Metric MDS = multi-dimensional-scaling

--> the act of rotating the axis, in order to find an axe on which you can make a better differentation between points
MDS = a program, a mathematical tool, which helps you finding the highest contrast
this step help you to find a view, and a way to reduce dimensions, and you can throw the rest out

two-dimensions --> is a plane
three dimensions --> projecting points on a plain
this is also possible with 26 dimensions
and you look for a plane which covers your points ...

in order to decide the point of one text into the 2-dimensional graph, in this example all the coordinates of the 26 letters are summed up, and divided by 26 --> average number
these number doesn't have any meaning anymore, it is a way to differentiate between texts

making a bag-of-letter model is a very simplified model of the texts, on such a level that you can read another type of information

this step reduces information, not by reducing dimensions

(if you're looking for a model ... you start to make a dataset, with an amount of dimensions... but in order to get a working model ... you need to be able to recognize your expectations ...)

modeling the line
from now on, you can throw all the data-points away, because you have a model
this is the moment of truth construction

"and you hope that it has something to do with the reality you want to apply it to"

"the big leap is to check if your model is able to predict something later"

knowledge discovery implies it can find clusters by itself
what if you find a contrast in a vector space, but you don't know what it means
> how do you know what it means?
< the only way is to check it to other data
> so you check each regularity, even if you don't know what kind of respondence with reality it has
< a kind of myth what is present in data-mining, is that an algorithm can discover this respondence

the question is if the X's & O's come before the line? or after the line? when is the data labeled? is that a process?
(is the data supervised?)

a kind of flip-flop process where you look for a differentation, then there is a moment where you can create your model, and then your differentation is *fixed* and from that on, it applies the model to other data

a hypothesis is always present in creating a model

in traditional statistics, there always is a hypothesis to get what you want
in data-mining, there seem to still be a hypothesis present
the point is: when do you formulate your hypothesis?

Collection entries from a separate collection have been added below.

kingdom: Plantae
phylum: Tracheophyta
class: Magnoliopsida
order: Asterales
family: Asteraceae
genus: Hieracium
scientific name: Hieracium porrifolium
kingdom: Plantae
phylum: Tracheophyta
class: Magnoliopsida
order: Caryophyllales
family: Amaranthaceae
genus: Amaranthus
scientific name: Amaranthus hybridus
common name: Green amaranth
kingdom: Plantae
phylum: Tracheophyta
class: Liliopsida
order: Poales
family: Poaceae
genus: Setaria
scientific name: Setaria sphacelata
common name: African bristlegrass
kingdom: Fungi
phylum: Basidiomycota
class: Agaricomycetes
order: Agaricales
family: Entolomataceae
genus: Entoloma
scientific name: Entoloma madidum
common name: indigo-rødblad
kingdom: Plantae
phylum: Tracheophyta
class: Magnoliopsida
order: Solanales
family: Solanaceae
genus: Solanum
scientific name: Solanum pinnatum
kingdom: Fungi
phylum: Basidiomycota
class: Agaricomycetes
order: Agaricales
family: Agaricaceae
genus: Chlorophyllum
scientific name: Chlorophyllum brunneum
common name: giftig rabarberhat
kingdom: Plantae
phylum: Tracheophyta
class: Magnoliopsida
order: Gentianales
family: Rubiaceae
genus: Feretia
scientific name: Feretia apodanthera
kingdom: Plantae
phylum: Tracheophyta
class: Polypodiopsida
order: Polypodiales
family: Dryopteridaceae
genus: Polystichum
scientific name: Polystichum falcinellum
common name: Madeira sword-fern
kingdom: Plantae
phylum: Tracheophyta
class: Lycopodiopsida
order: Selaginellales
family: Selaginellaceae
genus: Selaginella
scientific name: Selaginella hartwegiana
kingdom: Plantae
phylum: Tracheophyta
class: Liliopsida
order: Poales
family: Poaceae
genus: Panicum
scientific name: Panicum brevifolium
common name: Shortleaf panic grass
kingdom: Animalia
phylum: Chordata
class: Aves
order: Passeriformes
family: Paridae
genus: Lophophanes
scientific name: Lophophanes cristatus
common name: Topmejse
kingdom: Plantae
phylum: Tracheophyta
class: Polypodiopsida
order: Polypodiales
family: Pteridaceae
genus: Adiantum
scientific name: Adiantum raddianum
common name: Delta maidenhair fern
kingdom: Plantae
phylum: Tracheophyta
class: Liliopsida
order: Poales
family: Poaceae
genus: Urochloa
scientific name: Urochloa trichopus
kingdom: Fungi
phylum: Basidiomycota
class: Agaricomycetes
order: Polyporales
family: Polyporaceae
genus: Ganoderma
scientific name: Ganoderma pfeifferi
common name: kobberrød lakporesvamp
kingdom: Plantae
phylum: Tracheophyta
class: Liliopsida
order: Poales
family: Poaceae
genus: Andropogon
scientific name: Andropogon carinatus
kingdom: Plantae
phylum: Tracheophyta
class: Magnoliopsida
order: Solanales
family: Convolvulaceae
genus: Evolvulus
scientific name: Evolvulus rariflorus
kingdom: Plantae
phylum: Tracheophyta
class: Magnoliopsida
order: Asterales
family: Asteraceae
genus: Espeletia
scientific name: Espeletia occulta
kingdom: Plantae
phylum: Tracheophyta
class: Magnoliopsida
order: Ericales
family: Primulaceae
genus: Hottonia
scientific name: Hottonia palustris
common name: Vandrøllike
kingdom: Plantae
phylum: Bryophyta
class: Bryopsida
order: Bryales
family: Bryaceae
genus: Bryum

now: when you see a differentiation, you start thinking what it could mean
so, there is another moment of formulating your hypothesis

validation phase
--> a validation method is comparing your results with another text

overfitting --> making sure if very specific points are included in your model ...

there are standard validation procedures to reaching the moment of 'it works'

for example the 20% test-data, and 80% building data
--> the 20% need to be labeled on before hand, in order to check the model's results

Q: What is the name of the dimension to rotate around?
A: The rotating has nothing to do with meaning ... it is just the possibility to represent in 2D at some point?
A: The average is one point in the process. Relative distribution of letters ... we normalize. Afterwards: algorithm helps you find the plane with the most extreme difference.
Q: Can you see the process without, before the normalization
A: If I would not normalize, ..

Q is there a way of looking at the process of the algorithm? to look at the moment between

- there are points in the space, and the algorithm looks at it
- and the algorithm gives back a result that a human can read

outliers
> your algorithm gets better if you take your outliers out
< is the outlier a spelling mistake? or really a outlier?
> is removing outlier a standard practise?
< well, checking it is. and checking if it is a mistake or not

> does the amount of dimensions influence the efficiency of the model, is there an interest in the amount of dimensions?
< if there is a difference between 1000 and 1000000, there is a difference ... and there is also a difference in type of dimensions ...
> i'm trying to understand the economy of the dimensions...
>> but the economy is in the results of the model?